Divergent Resistance Mechanisms to Immunotherapy Explain Responses in Different Skin Cancers

Cancers 2020, 12(10), 2946; https://doi.org/10.3390/cancers12102946
by Emmanuel Dollinger 1,2,3,4,†, Daniel Bergman 1,†, Peijie Zhou 1, Scott X. Atwood 2,3,4,5,* and Qing Nie 1,2,3,4,*
Reviewer 1:
Reviewer 2: Anonymous
Cancers 2020, 12(10), 2946; https://doi.org/10.3390/cancers12102946
Submission received: 28 August 2020 / Revised: 28 September 2020 / Accepted: 9 October 2020 / Published: 13 October 2020
(This article belongs to the Special Issue Molecular Mechanisms of Skin Cancer)

Round 1

Reviewer 1 Report

In their manuscript ”Divergent resistance mechanisms to immunotherapy explains response in different skin cancers”, Dollinger et al. using transcriptomics from diagnostic basal cell carcinoma and malignant melanoma, try to infer that the number of B-cells and macrophages prior to immunotherapy correlates with responses.

 

While those findings corroborate previous reports on the role of tumour-associated macrophages and take up a new lead on the role of B-cells, the current manuscript falls short of providing a stratifying immune biomarker for immunotherapy.

 

Comments:

 

  • There is a lack of rationale why the authors chose to compare a malignant matsatasting disease (melanoma) with a semi-malignant entitiy (BCC) that never matastasises, but can cause severe local infiltration. The main reason for systemic treatment of melanoma with immunotherapy is control of disseminated disease. It would thus have appeared more logically to compare localized to metastatic melanoma. The authors are therefore encouraged to include a data set on non-metastasisedd melanoma (even though those would not receive immunotherapy).

 

  • The authors do not bother to mention that the composition of tumour-associated macrophages is very complex. It is well known that TAMs can exhibit both pro-tumour (M2 polarisation) and anti-tumour (M1 polarization) effects. This study therefore requires a subanalysis of the subtype of macrophages – which should be easily feasible given the availability of scRNASeq.

 

  • No sub-analyses on well-known prognostic factors (e.g. BRAF statuts) are provided. This has to be added to be able to correlate the findings with known risk factors of malignant melanoma.

Author Response

Please see the attachment.

Author Response File: Author Response.docx

Reviewer 2 Report

Dollinger et. al have presented an interesting way to evaluating the predictors of response to immunotherapies in skin cancers and attempted to identify divergent mechanisms that confer resistance. While the methodological approach is interesting; the biological relevance is not adequately explained or even hypothesized.

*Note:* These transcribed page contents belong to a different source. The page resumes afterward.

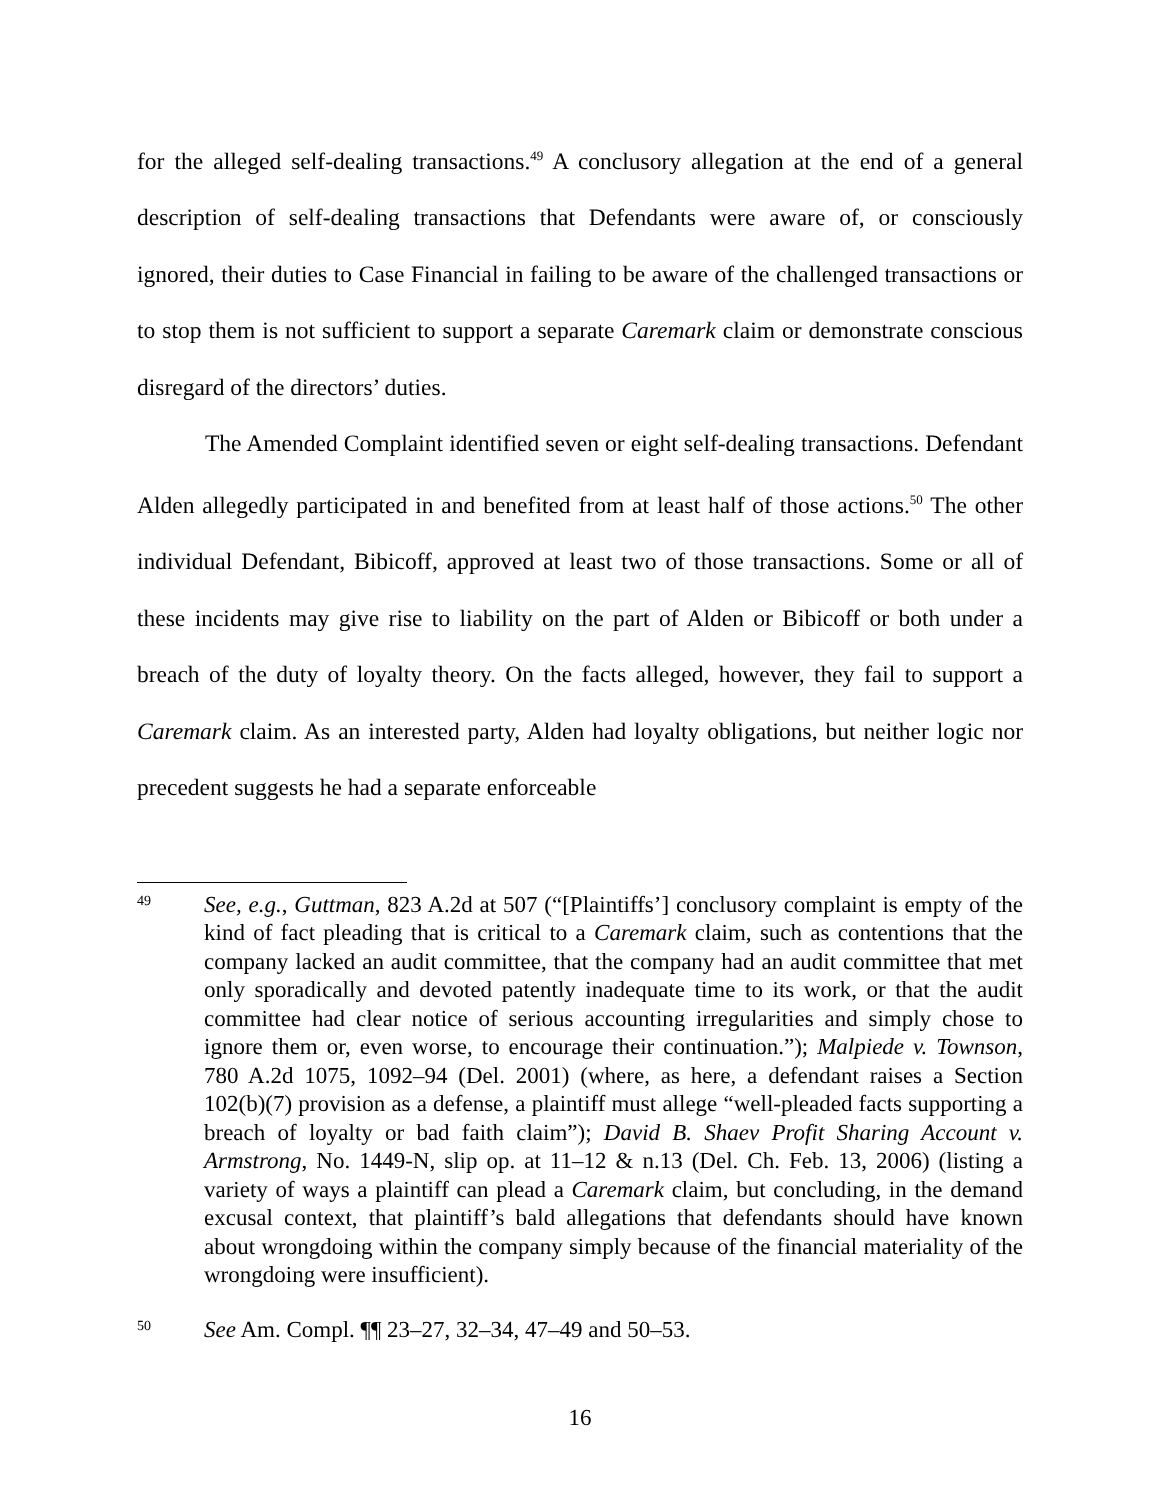for the alleged self-dealing transactions.<sup>49</sup> A conclusory allegation at the end of a general description of self-dealing transactions that Defendants were aware of, or consciously ignored, their duties to Case Financial in failing to be aware of the challenged transactions or to stop them is not sufficient to support a separate Caremark claim or demonstrate conscious disregard of the directors’ duties.
The Amended Complaint identified seven or eight self-dealing transactions. Defendant Alden allegedly participated in and benefited from at least half of those actions.<sup>50</sup> The other individual Defendant, Bibicoff, approved at least two of those transactions. Some or all of these incidents may give rise to liability on the part of Alden or Bibicoff or both under a breach of the duty of loyalty theory. On the facts alleged, however, they fail to support a Caremark claim. As an interested party, Alden had loyalty obligations, but neither logic nor precedent suggests he had a separate enforceable
49
See, e.g., Guttman, 823 A.2d at 507 (“[Plaintiffs’] conclusory complaint is empty of the kind of fact pleading that is critical to a Caremark claim, such as contentions that the company lacked an audit committee, that the company had an audit committee that met only sporadically and devoted patently inadequate time to its work, or that the audit committee had clear notice of serious accounting irregularities and simply chose to ignore them or, even worse, to encourage their continuation.”); Malpiede v. Townson, 780 A.2d 1075, 1092–94 (Del. 2001) (where, as here, a defendant raises a Section 102(b)(7) provision as a defense, a plaintiff must allege “well-pleaded facts supporting a breach of loyalty or bad faith claim”); David B. Shaev Profit Sharing Account v. Armstrong, No. 1449-N, slip op. at 11–12 & n.13 (Del. Ch. Feb. 13, 2006) (listing a variety of ways a plaintiff can plead a Caremark claim, but concluding, in the demand excusal context, that plaintiff’s bald allegations that defendants should have known about wrongdoing within the company simply because of the financial materiality of the wrongdoing were insufficient).
50
See Am. Compl. ¶¶ 23–27, 32–34, 47–49 and 50–53.
16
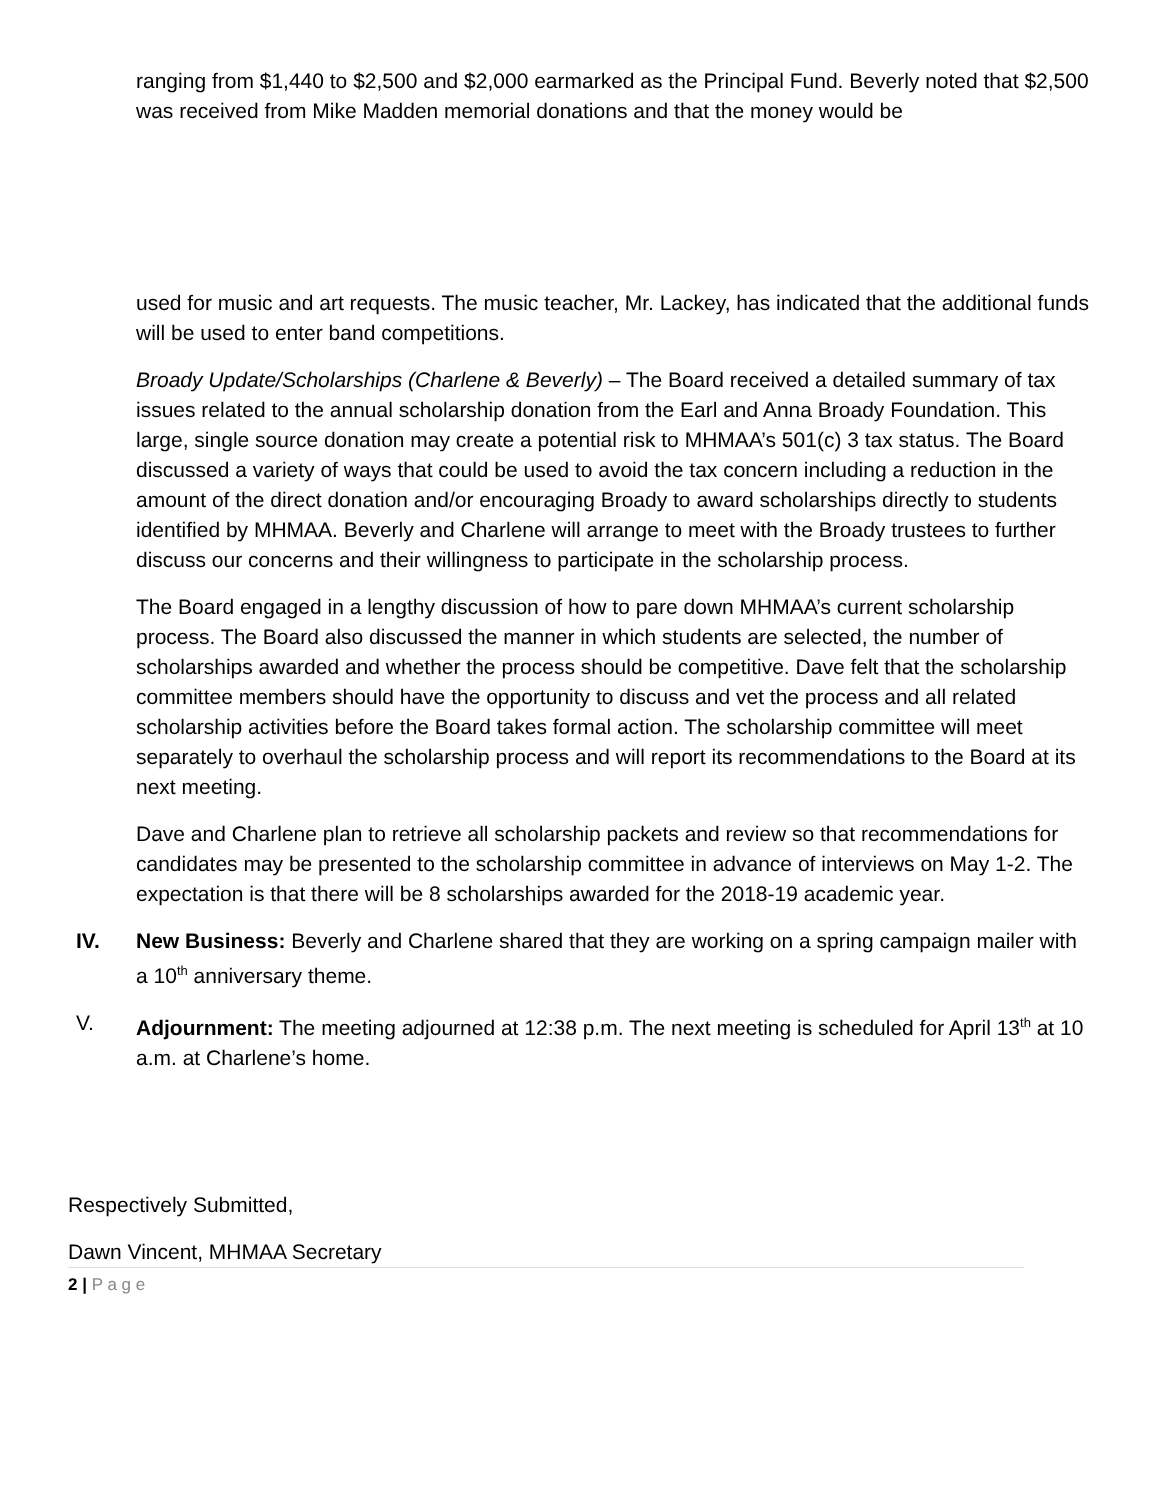ranging from $1,440 to $2,500 and $2,000 earmarked as the Principal Fund. Beverly noted that $2,500 was received from Mike Madden memorial donations and that the money would be
used for music and art requests. The music teacher, Mr. Lackey, has indicated that the additional funds will be used to enter band competitions.
Broady Update/Scholarships (Charlene & Beverly) – The Board received a detailed summary of tax issues related to the annual scholarship donation from the Earl and Anna Broady Foundation. This large, single source donation may create a potential risk to MHMAA’s 501(c) 3 tax status. The Board discussed a variety of ways that could be used to avoid the tax concern including a reduction in the amount of the direct donation and/or encouraging Broady to award scholarships directly to students identified by MHMAA. Beverly and Charlene will arrange to meet with the Broady trustees to further discuss our concerns and their willingness to participate in the scholarship process.
The Board engaged in a lengthy discussion of how to pare down MHMAA’s current scholarship process. The Board also discussed the manner in which students are selected, the number of scholarships awarded and whether the process should be competitive. Dave felt that the scholarship committee members should have the opportunity to discuss and vet the process and all related scholarship activities before the Board takes formal action. The scholarship committee will meet separately to overhaul the scholarship process and will report its recommendations to the Board at its next meeting.
Dave and Charlene plan to retrieve all scholarship packets and review so that recommendations for candidates may be presented to the scholarship committee in advance of interviews on May 1-2. The expectation is that there will be 8 scholarships awarded for the 2018-19 academic year.
IV. New Business: Beverly and Charlene shared that they are working on a spring campaign mailer with a 10<sup>th</sup> anniversary theme.
V. Adjournment: The meeting adjourned at 12:38 p.m. The next meeting is scheduled for April 13<sup>th</sup> at 10 a.m. at Charlene’s home.
Respectively Submitted,
Dawn Vincent, MHMAA Secretary
2 | P a g e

Additional, the roles of both B- cells as well as macrophages in determining the response to immunotherapies/checkpoint inhibition have previously been identified and discussed; hence the novelty of this manuscript is diminished. Lastly, there needs to be sound rationales for some of the specific assumptions made for the modelings/analyses. Some of my specific concerns are listed below:

  • Revise lines 23-34. The statement here is opposite of the results presented with regards to B cells.
  • The authors mention that the model presented here can predict the best ratio of macrophages to B cells; yet no such ratio is referenced here in the manuscript with the data.
  • Introduction to checkpoint blockade immunotherapy needs to be improved and discussed further. It may be beneficial to also discuss how the checkpoint molecules affect the activities of B-cells and Macrophages and their interactions.
  • What are the "cycling cells" mentioned in Figure 1? What is the biological significance or relevance of these cycling immune cells?
  • Clarify sentences 88-89.
  • For section 2.2, either present a table or list out the specific markers used for determination of activation versus anergic states.
  • Add scale to figure 3E. It is difficult to interpret the results without it.
  • Please explain why pro- versus anti-inflammatory macrophages' frequency was not stratified for responders versus non-responders (pre- and post-treatments)
  • For figure 4, comment if inclusion of more markers could have improved the prediction of the cell-cell interactions/signaling.
  • What are the "inhibitory macrophages" referenced in section 2.5? If cancer cells are included in the continnum dynamic model, please explain the rationale for leaving out other subsets of macrophages.
  • With regards to the assumptions; what about the role of pro-inflammatory macrophages?
  • "... we assumed that the cancer-mediated up-regulation of macrophage proliferation is weaker in BCC relative to melanoma." Please explain why you made this assumption? Cycling cells' frequency appear to be the same for both tumor types.
  • Comment on the Tregs differences between responders and non responders between Melanoma and BCC.

 

Author Response

Please see the attachment.

Author Response File: Author Response.docx

Round 2

Reviewer 1 Report

The authors should be commended for addressing all of my comments with additional data, discussion and thoroughness.

Reviewer 2 Report

I thank that authors for taking time and doing an excellent job on addressing my comments with detailed explanations and additional data. I believe this has increased the quality of manuscript as well as improved ease of understanding by the potential readers. I have not further comments.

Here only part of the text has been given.